Digital Demo Room
Stellar Structure and Evolution Simulator

Visualization Methods

Stellar Evolution Code

      The evolution of each star in this simulation is calculated with the single star evolution (SSE) code written by Dr. Jarrod Hurley et al. This code uses many analytic approximations, but it has been tested to be accurate within five percent of a more comprehensive stellar evolution code. It can calculate hundreds of star evolutionary tracks every second, which is necessary for real-time simulations such as our Digital Demo Room (DDR). This SSE program assigns each star into one of fourteen different evolution classes at each timestep (and two additional classes not used here):

1 - Main Sequence Star
2 - Hertzsprung Gap
3 - First Giant Branch
4 - Core Helium Burning
5 - First Asymptotic Giant Branch
6 - Second Asymptotic Giant Branch
7 - Main Sequence Naked Helium Star
8 - Hertzsprung Gap Naked Helium Star
9 - Giant Branch Naked Helium Star
10 - Helium White Dwarf
11 - Carbon/Oxygen White Dwarf
12 - Oxygen/Neon White Dwarf
13 - Neutron Star
14 - Black Hole

For each class, an analytic formula is known that fits data from a comprehensive stellar evolution code. This formula is a function of initial mass, metallicity, and time. Binary stars and specific kinds of mass loss are incorporated in SSE, but are not used in the DDR. The SSE formula returns current total mass, core mass, luminosity, temperature, radius, and spin at every timestep for an individual star.

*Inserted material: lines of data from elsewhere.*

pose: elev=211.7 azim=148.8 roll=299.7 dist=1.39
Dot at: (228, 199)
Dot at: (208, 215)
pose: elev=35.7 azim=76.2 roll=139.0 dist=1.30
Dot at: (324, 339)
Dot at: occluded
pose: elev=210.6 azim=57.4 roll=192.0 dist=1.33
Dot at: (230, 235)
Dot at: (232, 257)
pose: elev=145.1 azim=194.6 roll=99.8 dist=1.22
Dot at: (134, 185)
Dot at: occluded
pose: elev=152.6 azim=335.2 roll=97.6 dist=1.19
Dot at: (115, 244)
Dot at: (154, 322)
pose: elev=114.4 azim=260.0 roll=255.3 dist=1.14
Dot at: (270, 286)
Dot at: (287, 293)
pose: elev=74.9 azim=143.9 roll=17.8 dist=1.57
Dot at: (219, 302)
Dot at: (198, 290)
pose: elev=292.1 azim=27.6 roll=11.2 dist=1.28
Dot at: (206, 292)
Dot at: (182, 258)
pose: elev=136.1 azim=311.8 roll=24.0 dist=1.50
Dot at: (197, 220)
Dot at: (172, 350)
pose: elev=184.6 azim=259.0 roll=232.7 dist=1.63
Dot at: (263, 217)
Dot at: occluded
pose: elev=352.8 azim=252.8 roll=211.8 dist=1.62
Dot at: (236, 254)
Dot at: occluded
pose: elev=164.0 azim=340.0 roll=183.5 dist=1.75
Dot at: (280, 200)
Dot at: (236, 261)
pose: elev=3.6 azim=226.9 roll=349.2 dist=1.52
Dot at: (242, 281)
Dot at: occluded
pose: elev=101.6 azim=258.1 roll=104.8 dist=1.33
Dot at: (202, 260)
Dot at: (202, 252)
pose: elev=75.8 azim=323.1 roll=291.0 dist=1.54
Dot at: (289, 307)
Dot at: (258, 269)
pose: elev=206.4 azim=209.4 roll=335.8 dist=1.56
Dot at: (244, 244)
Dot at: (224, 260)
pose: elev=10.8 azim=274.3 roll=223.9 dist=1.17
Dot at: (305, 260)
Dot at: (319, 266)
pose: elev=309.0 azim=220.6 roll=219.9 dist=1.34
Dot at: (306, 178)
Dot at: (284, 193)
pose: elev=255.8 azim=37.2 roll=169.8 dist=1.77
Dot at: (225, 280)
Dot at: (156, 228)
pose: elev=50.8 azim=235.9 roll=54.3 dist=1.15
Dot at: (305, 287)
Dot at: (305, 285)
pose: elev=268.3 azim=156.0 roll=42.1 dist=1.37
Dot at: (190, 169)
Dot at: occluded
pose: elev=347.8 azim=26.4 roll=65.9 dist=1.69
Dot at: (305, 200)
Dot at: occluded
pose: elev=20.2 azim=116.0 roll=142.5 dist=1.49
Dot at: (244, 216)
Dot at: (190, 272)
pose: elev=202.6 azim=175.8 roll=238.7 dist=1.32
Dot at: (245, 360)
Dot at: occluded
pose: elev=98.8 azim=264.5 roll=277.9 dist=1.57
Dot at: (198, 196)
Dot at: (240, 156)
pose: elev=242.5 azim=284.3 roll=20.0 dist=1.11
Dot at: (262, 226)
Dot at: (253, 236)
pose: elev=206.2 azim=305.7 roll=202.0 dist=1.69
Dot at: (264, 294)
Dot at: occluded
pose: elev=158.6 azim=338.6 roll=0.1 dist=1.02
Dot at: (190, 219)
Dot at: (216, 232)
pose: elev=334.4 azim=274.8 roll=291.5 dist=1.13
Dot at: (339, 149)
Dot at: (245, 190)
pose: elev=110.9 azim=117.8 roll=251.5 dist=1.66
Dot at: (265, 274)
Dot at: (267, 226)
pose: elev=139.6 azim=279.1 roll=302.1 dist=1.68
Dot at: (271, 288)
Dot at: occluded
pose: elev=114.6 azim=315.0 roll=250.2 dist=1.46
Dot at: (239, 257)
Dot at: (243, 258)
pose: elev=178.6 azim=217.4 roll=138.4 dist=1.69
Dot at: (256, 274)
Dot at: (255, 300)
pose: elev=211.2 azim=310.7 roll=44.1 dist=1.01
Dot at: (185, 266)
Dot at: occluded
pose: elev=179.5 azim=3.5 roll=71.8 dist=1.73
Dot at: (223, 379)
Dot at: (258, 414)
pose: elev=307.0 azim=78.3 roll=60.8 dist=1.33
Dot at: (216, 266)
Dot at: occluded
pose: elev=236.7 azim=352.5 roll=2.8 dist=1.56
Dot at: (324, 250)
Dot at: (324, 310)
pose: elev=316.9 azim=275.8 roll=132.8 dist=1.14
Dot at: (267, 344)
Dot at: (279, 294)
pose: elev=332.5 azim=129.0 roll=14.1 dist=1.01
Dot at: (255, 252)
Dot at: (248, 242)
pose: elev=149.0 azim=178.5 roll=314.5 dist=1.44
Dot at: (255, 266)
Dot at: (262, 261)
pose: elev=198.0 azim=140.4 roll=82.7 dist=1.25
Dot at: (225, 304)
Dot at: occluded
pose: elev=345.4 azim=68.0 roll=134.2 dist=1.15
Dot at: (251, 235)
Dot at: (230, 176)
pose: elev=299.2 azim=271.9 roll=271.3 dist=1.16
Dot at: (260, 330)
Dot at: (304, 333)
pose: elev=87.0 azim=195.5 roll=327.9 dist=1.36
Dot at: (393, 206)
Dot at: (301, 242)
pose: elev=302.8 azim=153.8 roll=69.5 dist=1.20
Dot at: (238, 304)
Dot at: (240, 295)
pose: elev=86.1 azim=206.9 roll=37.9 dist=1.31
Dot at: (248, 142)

      We limit the possible input masses to lie between 0.1 and 100 solar masses. Below about 0.1 solar masses, stars will probably not begin hydrogen fusion. It's uncertain if any stable stars with masses greater than 100 solar masses exist.

      Metallicities are calculated as the log of the mass fraction of elements heavier than Helium(He) in the star, and the starting metallicity affects the subsequent evolution. The main sequence is based on stars of solar metallicity (0.02). For this reason stars created with different metallicities may not begin precisely on our main sequence. The metallicity ranges from 0.0001 to 0.03. Stars with extremely low metallicities are slightly warmer and appear to the left of the main sequence. Stars with high metallicities are cooler and appear to the right.

Initial Stellar Mass Function

      The formation of stars in a star cluster is determined by a stellar mass function or initial mass function (IMF). This mass function is an analytic model for determining the approximate number density of a star of a particular mass in a star cluster. Basically, it is a function that describes how many stars of which masses would exist in a cluster if every star was born at the same time. (Binney and Merrifield). The stellar mass function that we use in our simulation is known as the Scalo equations.

      This IMF describes the number of stars in a stellar population within a specific differential mass range (Allen). The number of higher mass stars in a given stellar population allowed by this IMF is much smaller than number of lower mass stars. The result is that for star clusters and stellar populations which this IMF models, there should be many more low mass stars than high mass stars, and such is the case observationally.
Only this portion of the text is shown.